Just to restate the standard argument against:
If you've got 20 entities much much smarter than you, and they can all get a better outcome by cooperating with each other, than they could if they all defected against each other, there is a certain hubris in imagining that you can get them to defect. They don't want your own preferred outcome. Perhaps they will think of some strategy you did not, being much smarter than you, etc etc.
(Or, I mean, actually the strategy is "mutually cooperate"? Simulate a spread of the other possible entities, conditionally cooperate if their expected degree of cooperation goes over a certain threshold? Yes yes, more complicated in practice, but we don't even, really, get to say that we were blindsided here. The mysterious incredibly clever strategy is just all 20 superintelligences deciding to do something else which isn't mutual defection, despite the hopeful human saying, "But I set you up with circumstances that I thought would make you not decide that! How could you? Why? How could you just get a better outcome for yourselves like this?")
The cogitation here is implicitly hypothesizing an AI that's explicitly considering the data and trying to compress it, having been successfully anchored on that data's compression as identifying an ideal utility function. You're welcome to think of the preferences as a static object shaped by previous unreflective gradient descent; it sure wouldn't arrive at any better answers that way, and would also of course want to avoid further gradient descent happening to its current preferences.
I feel pretty confused by this. A superintelligence will know what we intended, probably better than we do ourselves. So unless this paragraph is intended in a particularly metaphorical way, it seems straightforwardly wrong.

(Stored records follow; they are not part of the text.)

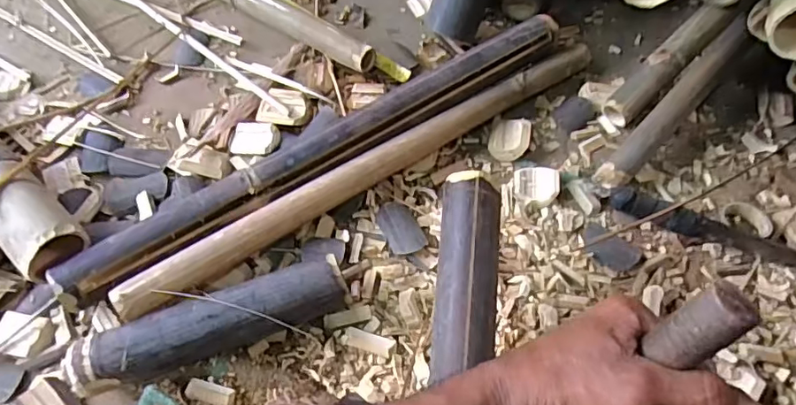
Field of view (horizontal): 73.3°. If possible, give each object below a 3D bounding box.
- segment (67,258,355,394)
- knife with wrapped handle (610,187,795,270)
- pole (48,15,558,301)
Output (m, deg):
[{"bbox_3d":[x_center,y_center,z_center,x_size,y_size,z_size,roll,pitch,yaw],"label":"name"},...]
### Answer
[{"bbox_3d":[-0.181,0.122,0.536,0.264,0.056,0.058,-15,59,-8],"label":"segment"},{"bbox_3d":[0.366,0.035,0.588,0.258,0.036,0.036,20,60,13],"label":"knife with wrapped handle"},{"bbox_3d":[-0.069,-0.076,0.627,0.638,0.029,0.046,-31,62,-17],"label":"pole"}]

By "were the humans pointing me towards..." Nate is not asking "did the humans intend to point me towards..." but rather "did the humans actually point me towards..." That is, we're assuming some classifier or learning function that acts upon the data actually input, rather than a succesful actual fully aligned works-in-real-life DWIM which arrives at the correct answer given wrong data.
I'm particularly impressed by "The Floating Droid". This can be seen as early-manifesting the foreseeable difficulty where:At kiddie levels, a nascent AGI is not smart enough to model humans and compress its human feedback by the hypothesis "It's what a human rates", and so has object-level hypotheses about environmental features that directly cause good or bad ratings;
When smarter, an AGI forms the psychological hypothesis over its ratings, because that more sophisticated hypothesis is now available to its smarter self as a better way to compress the same data;
Then, being smart, the AGI goodharts a new option that pries apart the 'spurious' regularity (human psychology, what fools humans) from the 'intended' regularity the humans were trying to gesture at (what we think of as actually good or bad outcomes).

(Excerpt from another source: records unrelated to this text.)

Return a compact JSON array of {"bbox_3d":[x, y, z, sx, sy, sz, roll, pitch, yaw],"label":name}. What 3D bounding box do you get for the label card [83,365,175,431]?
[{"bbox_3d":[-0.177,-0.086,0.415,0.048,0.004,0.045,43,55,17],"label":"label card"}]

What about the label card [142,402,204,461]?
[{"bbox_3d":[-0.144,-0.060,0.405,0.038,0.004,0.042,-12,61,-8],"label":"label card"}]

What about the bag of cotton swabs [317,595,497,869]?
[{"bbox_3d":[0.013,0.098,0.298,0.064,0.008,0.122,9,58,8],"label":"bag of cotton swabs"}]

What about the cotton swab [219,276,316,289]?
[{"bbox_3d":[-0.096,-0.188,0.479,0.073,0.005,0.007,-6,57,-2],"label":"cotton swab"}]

Reality hits back on the models we train via loss functions based on reality-generated data. But alignment also hits back on models we train, because we also use loss functions (based on preference data). These seem to be symmetrically powerful forces.

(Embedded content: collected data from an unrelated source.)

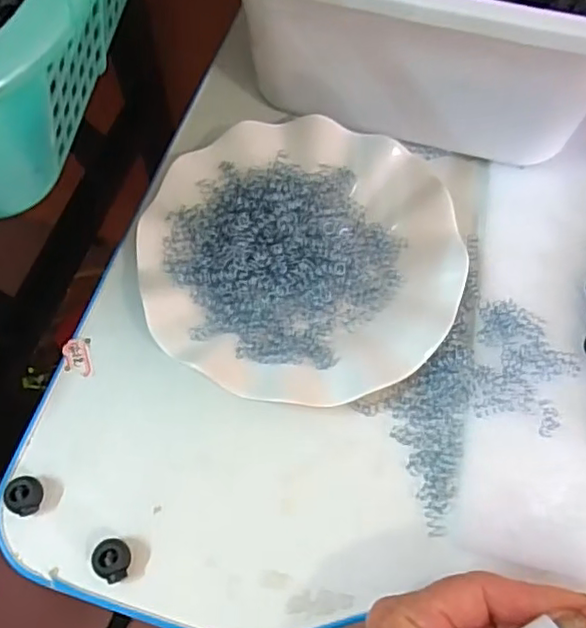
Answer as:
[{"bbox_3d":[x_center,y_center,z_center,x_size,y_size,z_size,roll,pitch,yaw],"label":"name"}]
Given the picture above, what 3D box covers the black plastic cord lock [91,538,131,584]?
[{"bbox_3d":[-0.087,0.119,0.290,0.016,0.011,0.019,1,66,-2],"label":"black plastic cord lock"}]

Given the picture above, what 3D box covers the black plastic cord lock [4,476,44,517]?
[{"bbox_3d":[-0.133,0.091,0.301,0.015,0.015,0.018,16,66,5],"label":"black plastic cord lock"}]

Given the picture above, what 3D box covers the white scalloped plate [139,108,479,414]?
[{"bbox_3d":[0.005,-0.035,0.355,0.177,0.025,0.176,3,66,-1],"label":"white scalloped plate"}]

Alignment doesn't hit back, the loss function hits back and the loss function doesn't capture what you really want (eg because killing the humans and taking control of a reward button will max reward, deceiving human raters will increase ratings, etc). If what we wanted was exactly captured in a loss function, alignment would be easier. Not easy because outer optimization doesn't create good inner alignment, but easier than the present case.